How many lines in the records below contain the string "skCircle", matching case exactly? Reply with the number alone.

┌────────

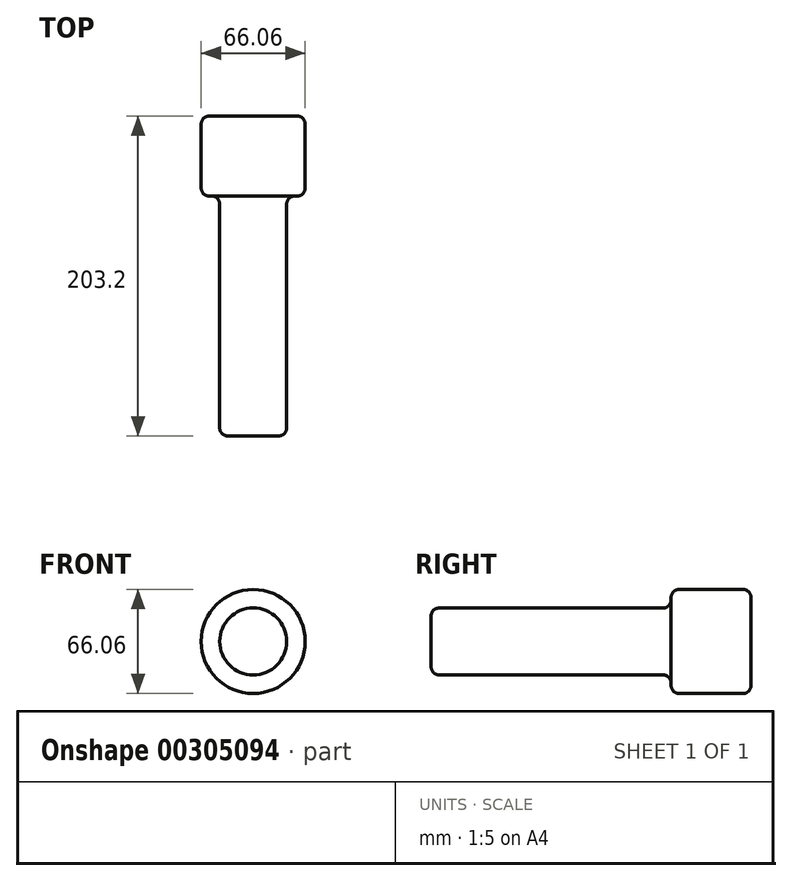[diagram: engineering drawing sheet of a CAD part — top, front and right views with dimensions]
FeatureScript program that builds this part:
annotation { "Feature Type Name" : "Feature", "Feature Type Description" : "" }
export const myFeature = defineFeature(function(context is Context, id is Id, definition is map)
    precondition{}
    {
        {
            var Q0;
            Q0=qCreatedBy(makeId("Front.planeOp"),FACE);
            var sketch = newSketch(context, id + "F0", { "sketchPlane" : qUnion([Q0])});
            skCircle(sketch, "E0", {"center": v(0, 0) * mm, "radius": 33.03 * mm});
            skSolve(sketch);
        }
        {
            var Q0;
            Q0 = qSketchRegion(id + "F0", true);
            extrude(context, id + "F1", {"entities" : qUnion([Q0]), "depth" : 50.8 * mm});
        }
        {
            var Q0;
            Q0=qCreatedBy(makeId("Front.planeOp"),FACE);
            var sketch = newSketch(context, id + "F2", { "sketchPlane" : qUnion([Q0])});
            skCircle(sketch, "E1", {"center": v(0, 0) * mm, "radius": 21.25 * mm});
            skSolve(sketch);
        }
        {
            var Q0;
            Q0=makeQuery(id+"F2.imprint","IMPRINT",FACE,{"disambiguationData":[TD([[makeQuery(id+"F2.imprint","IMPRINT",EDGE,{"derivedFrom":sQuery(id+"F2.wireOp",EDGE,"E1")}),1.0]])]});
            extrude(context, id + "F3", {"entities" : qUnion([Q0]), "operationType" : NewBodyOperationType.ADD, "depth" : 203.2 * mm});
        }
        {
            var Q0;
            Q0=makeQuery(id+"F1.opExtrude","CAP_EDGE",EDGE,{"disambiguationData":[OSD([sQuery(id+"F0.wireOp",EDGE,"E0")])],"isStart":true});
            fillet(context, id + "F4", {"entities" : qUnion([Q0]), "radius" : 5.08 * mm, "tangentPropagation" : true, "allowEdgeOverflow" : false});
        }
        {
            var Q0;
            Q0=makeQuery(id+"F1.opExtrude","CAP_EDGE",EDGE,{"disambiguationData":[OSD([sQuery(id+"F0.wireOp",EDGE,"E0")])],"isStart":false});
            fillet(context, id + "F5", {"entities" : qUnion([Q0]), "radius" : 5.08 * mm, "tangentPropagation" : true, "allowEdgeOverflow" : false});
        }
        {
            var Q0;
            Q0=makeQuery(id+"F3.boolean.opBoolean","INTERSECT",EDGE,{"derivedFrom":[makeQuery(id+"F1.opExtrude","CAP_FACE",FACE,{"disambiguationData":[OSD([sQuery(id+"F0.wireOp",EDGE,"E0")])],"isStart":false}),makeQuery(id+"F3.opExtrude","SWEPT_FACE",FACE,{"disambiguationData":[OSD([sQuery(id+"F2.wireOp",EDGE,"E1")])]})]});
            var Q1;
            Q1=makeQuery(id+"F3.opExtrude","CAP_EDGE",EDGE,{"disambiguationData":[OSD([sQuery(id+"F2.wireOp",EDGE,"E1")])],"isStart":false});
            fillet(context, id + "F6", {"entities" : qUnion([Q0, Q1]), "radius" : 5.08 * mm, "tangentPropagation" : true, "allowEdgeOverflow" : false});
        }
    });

└────────

> [THE COMPLETED TASK]:
2